Знакомый с фарцовщиками, Сергей любил обозначать Запад гардеробными этикетками — «сорочка „Мулен“, оксфордские запонки, стетсоновские ботинки». Он и в Америке упивался названиями фирм и всех уговаривал написать историю авторучки «Паркер» и шляпы «Борсалино».
Дело было не в вещах, а в звуках. Заграница для него начиналась с фонетики. «В само́й иностранной фамилии, — писал он, — есть красота». В Эстонии ее хватало, чем и пользовался Довлатов. Он вставлял в свои таллинские рассказы абзацы, будто списанные у Грэма Грина: «Его сунули в закрытую машину и доставили на улицу Пагари. Через три минуты Буша допрашивал сам генерал Порк».
Раньше на улице Пагари размещался КГБ, сейчас — контрразведка. Добротное барочное здание, как все в Таллине, отреставрировали, но телекамеры над входом остались.
Как ни странно, именно в этом нарядном доме Довлатову испортили жизнь, запретив его книгу. Неудивительно, что написанный на эстонском материале «Компромисс» — самое антисоветское сочинение Довлатова. В нем и правда многовато незатейливых выпадов, но написана она, как и остальные книги Довлатова, о другом — о распределении порядка и хаоса в мироздании.
3
Как многие пьющие люди, Довлатов панически любил порядок. Он был одержим пунктуальностью, боготворил почту. Распорядок дня он заносил в амбарную книгу. О долгах Сергей напоминал каждую минуту — либо уж никогда. «Основа всех моих занятий, — писал он, — любовь к порядку. Страсть к порядку. Иными словами — ненависть к хаосу».
При этом, будучи главным возмутителем покоя, Сергей прекрасно сознавал хрупкость всякой разумно организованной жизни. Порядок был его заведомо недостижимым идеалом. Постоянно борясь с искушением ему изменить, Довлатов делал что мог.
Пытаясь разрешить основное противоречие своей жизни, Довлатов воспринял Эстонию убежищем от хаоса: «За Нарвой пейзаж изменился. Природа выглядела теперь менее беспорядочно».
Впрочем, и в Прибалтике порядок — не антитеза, а частный случай хаоса, его искусственное самоограничение.

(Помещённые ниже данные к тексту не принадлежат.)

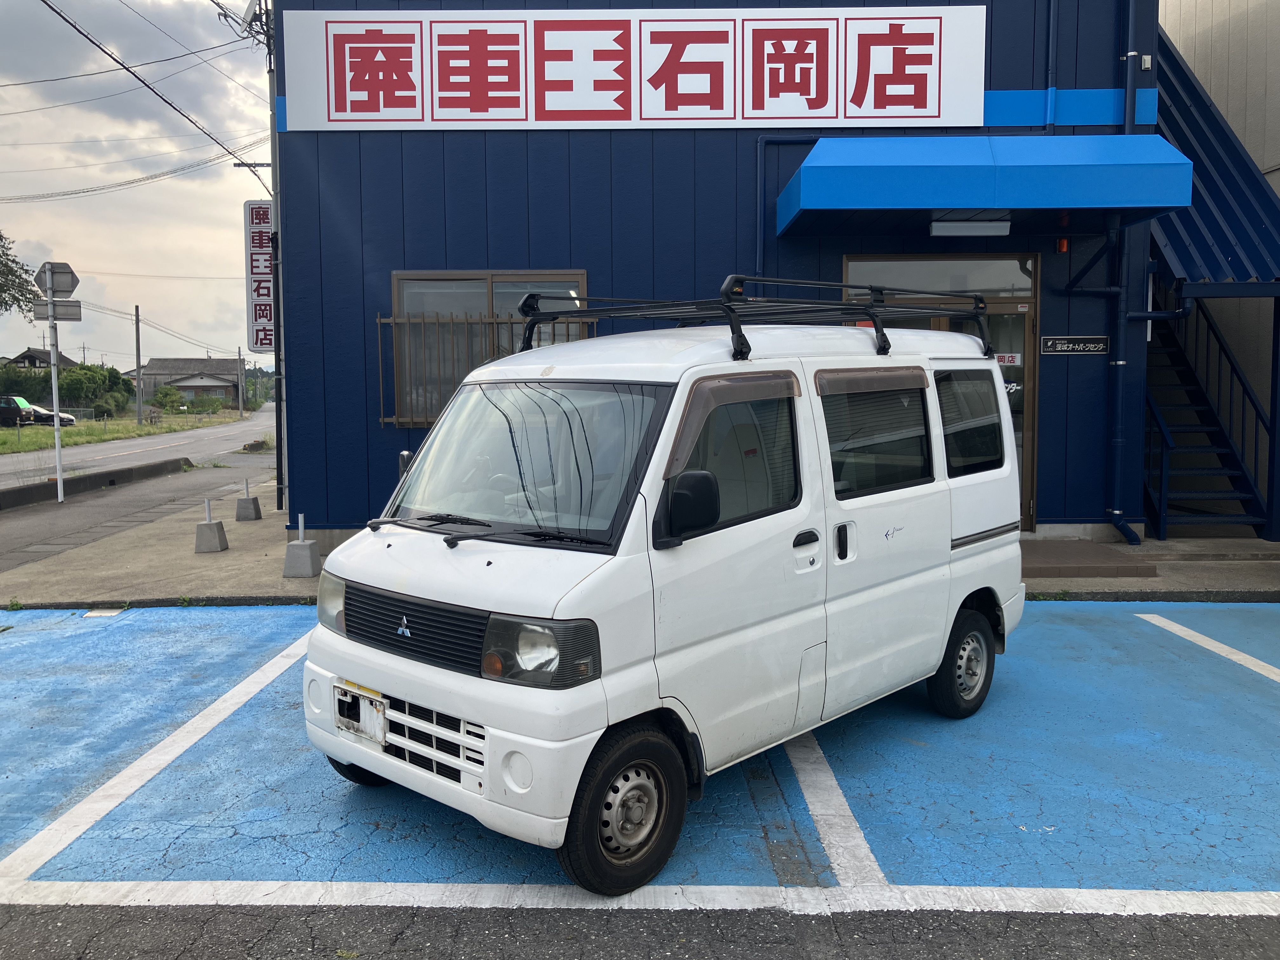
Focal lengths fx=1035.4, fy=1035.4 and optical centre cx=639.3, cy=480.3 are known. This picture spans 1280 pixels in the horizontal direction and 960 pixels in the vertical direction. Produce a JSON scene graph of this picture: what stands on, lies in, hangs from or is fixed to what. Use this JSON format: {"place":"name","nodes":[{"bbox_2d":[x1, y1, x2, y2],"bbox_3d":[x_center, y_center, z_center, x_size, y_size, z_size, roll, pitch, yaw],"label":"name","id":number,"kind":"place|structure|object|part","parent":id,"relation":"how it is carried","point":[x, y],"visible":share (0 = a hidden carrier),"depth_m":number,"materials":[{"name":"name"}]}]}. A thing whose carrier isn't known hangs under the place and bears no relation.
{"place":"outdoors","nodes":[
{"label":"outdoors","id":0,"kind":"place"},
{"bbox_2d":[1,347,78,372],"label":"distant house","id":1,"kind":"structure","parent":0,"point":[27,353],"materials":[{"name":"grey tile"}]},
{"bbox_2d":[0,408,249,455],"label":"grass verge","id":2,"kind":"structure","parent":0,"point":[133,429],"materials":[{"name":"green plant"}]},
{"bbox_2d":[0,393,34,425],"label":"parked car","id":3,"kind":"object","parent":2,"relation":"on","point":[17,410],"visible":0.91,"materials":[{"name":"black metal"}]},
{"bbox_2d":[0,395,77,427],"label":"parked car","id":4,"kind":"object","parent":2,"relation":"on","point":[62,418],"visible":0.73,"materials":[{"name":"black metal"}]},
{"bbox_2d":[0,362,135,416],"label":"hedge","id":5,"kind":"object","parent":2,"relation":"on","point":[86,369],"visible":0.7,"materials":[{"name":"green plant"}]},
{"bbox_2d":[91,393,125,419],"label":"shrub","id":6,"kind":"object","parent":2,"relation":"on","point":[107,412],"visible":0.94,"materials":[{"name":"green plant"}]},
{"bbox_2d":[133,304,143,424],"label":"utility pole","id":7,"kind":"object","parent":2,"relation":"on","point":[139,393],"visible":0.99,"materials":[{"name":"concrete"}]},
{"bbox_2d":[151,385,183,411],"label":"shrub","id":8,"kind":"object","parent":2,"relation":"on","point":[165,393],"visible":0.93,"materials":[{"name":"green plant"}]},
{"bbox_2d":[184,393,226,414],"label":"shrub","id":9,"kind":"object","parent":2,"relation":"on","point":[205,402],"visible":0.97,"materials":[{"name":"green plant"}]},
{"bbox_2d":[236,346,245,415],"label":"utility pole","id":10,"kind":"object","parent":2,"relation":"on","point":[239,404],"visible":0.99,"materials":[{"name":"concrete"}]},
{"bbox_2d":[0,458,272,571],"label":"pavement","id":11,"kind":"structure","parent":0,"point":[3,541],"materials":[{"name":"grey concrete"}]},
{"bbox_2d":[0,0,273,368],"label":"sky","id":12,"kind":"structure","parent":0,"point":[19,343],"materials":[{"name":"grey"}]},
{"bbox_2d":[0,405,278,488],"label":"road","id":13,"kind":"structure","parent":0,"point":[255,423],"materials":[{"name":"grey asphalt"}]},
{"bbox_2d":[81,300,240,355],"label":"power line","id":14,"kind":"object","parent":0,"point":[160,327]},
{"bbox_2d":[126,358,242,406],"label":"distant house","id":15,"kind":"structure","parent":0,"point":[176,380],"materials":[{"name":"grey"}]},
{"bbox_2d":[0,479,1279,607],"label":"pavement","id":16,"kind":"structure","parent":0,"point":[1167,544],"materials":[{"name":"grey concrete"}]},
{"bbox_2d":[46,279,64,500],"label":"sign pole","id":17,"kind":"object","parent":16,"relation":"on","point":[56,439],"visible":0.77,"depth_m":14.95,"materials":[{"name":"white metal"}]},
{"bbox_2d":[33,261,79,298],"bbox_3d":[-7.920,-2.661,14.005,0.777,0.533,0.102,0,5,0],"label":"sign","id":18,"kind":"object","parent":17,"relation":"attached to","point":[62,289],"visible":0.92,"depth_m":13.99,"materials":[{"name":"grey metal"}]},
{"bbox_2d":[30,299,83,321],"bbox_3d":[-7.744,-2.215,13.732,0.673,0.286,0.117,0,5,0],"label":"sign","id":19,"kind":"object","parent":17,"relation":"attached to","point":[41,316],"visible":0.86,"depth_m":13.72,"materials":[{"name":"grey metal"}]},
{"bbox_2d":[0,457,190,509],"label":"curb","id":20,"kind":"structure","parent":16,"relation":"on","point":[35,488],"depth_m":15.86,"materials":[{"name":"grey concrete"}]},
{"bbox_2d":[193,497,228,552],"bbox_3d":[-4.037,0.403,9.713,0.238,0.472,0.263,0,5,0],"label":"concrete block","id":21,"kind":"object","parent":16,"relation":"on","point":[208,525],"visible":1,"depth_m":9.65,"materials":[{"name":"grey concrete"}]},
{"bbox_2d":[233,476,262,521],"bbox_3d":[-4.500,0.214,11.853,0.228,0.490,0.256,0,5,0],"label":"concrete block","id":22,"kind":"object","parent":16,"relation":"on","point":[247,509],"visible":0.99,"depth_m":11.79,"materials":[{"name":"grey concrete"}]},
{"bbox_2d":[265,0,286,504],"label":"utility pole","id":23,"kind":"object","parent":16,"relation":"on","point":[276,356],"visible":0.65,"depth_m":12.39,"materials":[{"name":"metal"}]},
{"bbox_2d":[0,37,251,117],"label":"power line","id":24,"kind":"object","parent":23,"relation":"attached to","point":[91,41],"visible":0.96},
{"bbox_2d":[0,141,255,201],"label":"power line","id":25,"kind":"object","parent":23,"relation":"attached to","point":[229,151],"visible":0.97,"depth_m":19.52,"materials":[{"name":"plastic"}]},
{"bbox_2d":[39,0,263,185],"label":"power line","id":26,"kind":"object","parent":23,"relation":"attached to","point":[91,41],"visible":0.97,"depth_m":14.17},
{"bbox_2d":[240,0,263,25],"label":"satellite dish","id":27,"kind":"object","parent":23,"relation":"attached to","point":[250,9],"visible":0.54,"depth_m":10.86,"materials":[{"name":"white"}]},
{"bbox_2d":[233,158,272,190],"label":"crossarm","id":28,"kind":"object","parent":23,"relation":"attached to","point":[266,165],"visible":0.59,"depth_m":18.56,"materials":[{"name":"grey metal"}]},
{"bbox_2d":[282,512,321,577],"bbox_3d":[-2.687,0.504,8.211,0.225,0.496,0.242,0,5,0],"label":"concrete block","id":29,"kind":"object","parent":16,"relation":"on","point":[308,544],"visible":1,"depth_m":8.15,"materials":[{"name":"grey concrete"}]},
{"bbox_2d":[1018,539,1160,577],"bbox_3d":[3.315,0.665,8.524,1.536,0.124,1.273,0,5,0],"label":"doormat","id":30,"kind":"object","parent":16,"relation":"on","point":[1093,557],"visible":0.74,"depth_m":8.21,"materials":[{"name":"brown"}]},
{"bbox_2d":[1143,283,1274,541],"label":"staircase","id":31,"kind":"structure","parent":16,"relation":"on","point":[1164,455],"depth_m":10.04,"materials":[{"name":"metal"}]},
{"bbox_2d":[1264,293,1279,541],"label":"support post","id":32,"kind":"object","parent":16,"relation":"on","point":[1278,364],"visible":0.93,"depth_m":9.62,"materials":[{"name":"blue metal"}]},
{"bbox_2d":[1,902,1279,959],"label":"asphalt road","id":33,"kind":"structure","parent":0,"point":[1201,921],"materials":[{"name":"grey asphalt"}]},
{"bbox_2d":[2,602,1279,959],"label":"parking lot","id":34,"kind":"structure","parent":0,"point":[1140,625],"materials":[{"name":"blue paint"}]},
{"bbox_2d":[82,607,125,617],"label":"drain cover","id":35,"kind":"object","parent":34,"relation":"in","point":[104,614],"visible":0.83,"depth_m":7.23,"materials":[{"name":"white"}]},
{"bbox_2d":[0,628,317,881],"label":"parking line","id":36,"kind":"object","parent":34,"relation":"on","point":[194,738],"visible":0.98,"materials":[{"name":"white paint"}]},
{"bbox_2d":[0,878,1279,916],"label":"white line","id":37,"kind":"object","parent":34,"relation":"on","point":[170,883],"visible":0.98,"depth_m":3.16,"materials":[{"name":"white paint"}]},
{"bbox_2d":[299,301,1031,891],"bbox_3d":[0.350,0.193,4.560,1.638,1.791,3.607,4,7,42],"label":"white van","id":38,"kind":"object","parent":34,"relation":"on","point":[478,606],"visible":0.96,"depth_m":3.62,"materials":[{"name":"white metal"}]},
{"label":"headlight","id":39,"kind":"part","parent":38,"relation":"part of","materials":[{"name":"clear plastic"}]},
{"label":"wheel","id":40,"kind":"part","parent":38,"relation":"part of","materials":[{"name":"black rubber"}]},
{"bbox_2d":[333,681,387,748],"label":"license plate bracket","id":41,"kind":"object","parent":38,"relation":"attached to","point":[369,735],"visible":0.85,"depth_m":3.66,"materials":[{"name":"white"}]},
{"label":"grille","id":42,"kind":"part","parent":38,"relation":"part of","materials":[{"name":"black plastic"}]},
{"label":"grille","id":43,"kind":"part","parent":38,"relation":"part of","materials":[{"name":"plastic"}]},
{"label":"windshield","id":44,"kind":"part","parent":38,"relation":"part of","materials":[{"name":"clear glass"}]},
{"label":"headlight","id":45,"kind":"part","parent":38,"relation":"part of","materials":[{"name":"clear plastic"}]},
{"label":"wheel","id":46,"kind":"part","parent":38,"relation":"part of","materials":[{"name":"black rubber"}]},
{"label":"mirror","id":47,"kind":"part","parent":38,"relation":"part of","materials":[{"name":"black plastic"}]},
{"label":"window","id":48,"kind":"part","parent":38,"relation":"part of","materials":[{"name":"glass"}]},
{"bbox_2d":[527,274,990,361],"bbox_3d":[0.487,-0.770,4.932,1.670,0.374,2.267,4,7,43],"label":"roof rack","id":49,"kind":"object","parent":38,"relation":"on","point":[727,299],"visible":0.65,"depth_m":4.79,"materials":[{"name":"black metal"}]},
{"label":"wheel","id":50,"kind":"part","parent":38,"relation":"part of","materials":[{"name":"black rubber"}]},
{"bbox_2d":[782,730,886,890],"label":"parking line","id":51,"kind":"object","parent":34,"relation":"on","point":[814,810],"visible":0.86,"depth_m":3.77,"materials":[{"name":"white paint"}]},
{"bbox_2d":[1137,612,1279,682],"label":"parking line","id":52,"kind":"object","parent":34,"relation":"on","point":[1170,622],"visible":0.99,"depth_m":6.20,"materials":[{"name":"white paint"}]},
{"bbox_2d":[269,0,1164,546],"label":"blue building","id":53,"kind":"structure","parent":0,"point":[383,278],"depth_m":9.66,"materials":[{"name":"blue metal"}]},
{"bbox_2d":[242,199,275,352],"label":"vertical sign","id":54,"kind":"object","parent":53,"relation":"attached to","point":[250,205],"visible":0.7,"depth_m":11.77,"materials":[{"name":"white plastic"}]},
{"bbox_2d":[391,270,592,422],"bbox_3d":[-1.362,-1.261,9.609,2.000,1.546,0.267,0,5,0],"label":"window","id":55,"kind":"structure","parent":53,"relation":"in","point":[404,278],"depth_m":9.60,"materials":[{"name":"brown"}]},
{"bbox_2d":[375,311,593,424],"bbox_3d":[-1.413,-1.084,9.680,1.992,1.107,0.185,0,5,0],"label":"window grille","id":56,"kind":"object","parent":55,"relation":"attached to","point":[380,367],"visible":0.44,"depth_m":9.63,"materials":[{"name":"metal"}]},
{"bbox_2d":[285,5,988,131],"bbox_3d":[-0.029,-3.894,9.791,6.918,1.258,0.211,0,5,0],"label":"store sign","id":57,"kind":"object","parent":53,"relation":"attached to","point":[931,114],"visible":0.97,"depth_m":9.73,"materials":[{"name":"white"}]},
{"bbox_2d":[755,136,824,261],"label":"pipe","id":58,"kind":"object","parent":53,"relation":"attached to","point":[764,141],"visible":0.49,"depth_m":9.84,"materials":[{"name":"blue"}]},
{"bbox_2d":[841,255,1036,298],"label":"transom window","id":59,"kind":"structure","parent":53,"relation":"in","point":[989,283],"depth_m":9.40,"materials":[{"name":"glass"}]},
{"bbox_2d":[843,253,1038,529],"bbox_3d":[2.647,-0.705,9.178,2.071,2.487,0.193,0,5,0],"label":"entrance door","id":60,"kind":"structure","parent":53,"relation":"in","point":[1010,305],"depth_m":9.12,"materials":[{"name":"glass"}]},
{"bbox_2d":[993,351,1021,365],"bbox_3d":[3.200,-1.057,9.103,0.364,0.132,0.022,0,5,9],"label":"door sticker","id":61,"kind":"object","parent":60,"relation":"attached to","point":[1010,358],"visible":0.57,"depth_m":9.10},
{"bbox_2d":[776,132,1195,237],"bbox_3d":[2.824,-2.519,8.605,3.479,0.652,1.681,0,5,0],"label":"blue awning","id":62,"kind":"object","parent":53,"relation":"attached to","point":[809,168],"visible":0.96,"depth_m":8.01,"materials":[{"name":"blue fabric"}]},
{"bbox_2d":[928,219,1010,236],"bbox_3d":[2.778,-2.140,8.737,0.689,0.129,0.182,0,5,0],"label":"light fixture","id":63,"kind":"object","parent":62,"relation":"attached to","point":[936,230],"visible":0.97,"depth_m":8.67,"materials":[{"name":"white plastic"}]},
{"bbox_2d":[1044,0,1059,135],"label":"drainpipe","id":64,"kind":"object","parent":53,"relation":"attached to","point":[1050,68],"visible":0.88,"depth_m":9.65,"materials":[{"name":"blue"}]},
{"bbox_2d":[1056,237,1069,251],"bbox_3d":[3.702,-2.055,9.074,0.097,0.142,0.109,0,5,0],"label":"alarm light","id":65,"kind":"object","parent":53,"relation":"attached to","point":[1063,243],"visible":0.89,"depth_m":9.04,"materials":[{"name":"red plastic"}]},
{"bbox_2d":[1038,334,1110,354],"bbox_3d":[3.939,-1.225,9.385,0.750,0.181,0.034,0,5,0],"label":"sign","id":66,"kind":"object","parent":53,"relation":"attached to","point":[1069,337],"visible":0.97,"depth_m":9.38,"materials":[{"name":"black metal"}]},
{"bbox_2d":[1103,0,1144,547],"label":"drainpipe","id":67,"kind":"object","parent":53,"relation":"attached to","point":[1116,512],"visible":0.95,"depth_m":9.51,"materials":[{"name":"blue metal"}]},
{"bbox_2d":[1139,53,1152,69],"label":"vent cover","id":68,"kind":"object","parent":53,"relation":"attached to","point":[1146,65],"visible":0.88,"depth_m":9.03,"materials":[{"name":"white plastic"}]},
{"bbox_2d":[1154,0,1279,528],"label":"staircase","id":69,"kind":"structure","parent":0,"point":[1204,76],"depth_m":11.22,"materials":[{"name":"blue metal"}]},
{"bbox_2d":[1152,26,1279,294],"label":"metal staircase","id":70,"kind":"structure","parent":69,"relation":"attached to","point":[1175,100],"depth_m":9.88,"materials":[{"name":"blue metal"}]},
{"label":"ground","id":71,"kind":"structure","parent":0},
{"bbox_2d":[0,231,38,316],"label":"tree","id":72,"kind":"object","parent":71,"relation":"on","point":[19,283],"visible":0.99,"depth_m":38.46,"materials":[{"name":"green plant"}]},
{"bbox_2d":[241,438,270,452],"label":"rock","id":73,"kind":"object","parent":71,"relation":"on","point":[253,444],"visible":0.87,"depth_m":28.13,"materials":[{"name":"grey"}]}
]}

Ульманис, президент буржуазной Латвии, выдвинул лозунг: «Kas ir tas ir» — «Как есть — так есть». Очень популярный был девиз — его даже в школах вывешивали. Прелесть этого туповатого экзистенциализма — в отказе от претензий как объяснять, так и переделывать мир.
В поисках более однозначной жизни Сергей наткнулся на честное балтийское простодушие. Местный вариант советской власти позволил Довлатову и собственный конфликт с режимом перенести в филологическую сферу.
Эстония у Сергея — страна буквализма, где все, словно в математике, означает только то, что означает. Как, скажем, «Введение» в книге «Технология секса», которую Довлатов одалживает приятельнице-эстонке.
Эстонская власть слишком буквально понимала цветистую риторику своего начальства. В результате привычные партийные метафоры на здешней почве давали столь диковинные всходы, что пугались самих себя.
Не свободы в Эстонии было больше, а здравого смысла, из-за которого самая усердная лояльность казалась фрондой. Эстонский райком так старательно подражает московскому, что превращается в карикатуру на него:
«На первом этаже возвышался бронзовый Ленин. На втором — тоже бронзовый Ленин, поменьше. На третьем — Карл Маркс с похоронным венком бороды.
— Интересно, кто на четвертом дежурит? — спросил, ухмыляясь, Жбанков.
Там снова оказался Ленин, но уже из гипса».
Нигде советская власть не выглядела смешнее, чем в Эстонии. Безумие режима становилось особенно красноречивым на фоне основательности и деловитости, этих тусклых эстонских добродетелей, вступавших в живописный конфликт с номенклатурным обиходом.
Непереводимые партийные идиомы, невидимые, словно «Пролетарии всех стран, соединяйтесь» в газетной шапке, обретают лексическую реальность в довлатовской Эстонии. Когда ничего не значащие слова начинают что-то означать, клише разряжается, высвобождая при этом изрядный запас кретинизма:
«Слово предоставили какому-то ответственному работнику „Ыхту лехт“. Я уловил одну фразу: „Отец и дед его боролись против эстонского самодержавия“.
— Это еще что такое? — поразился Альтмяэ. — В Эстонии не было самодержавия.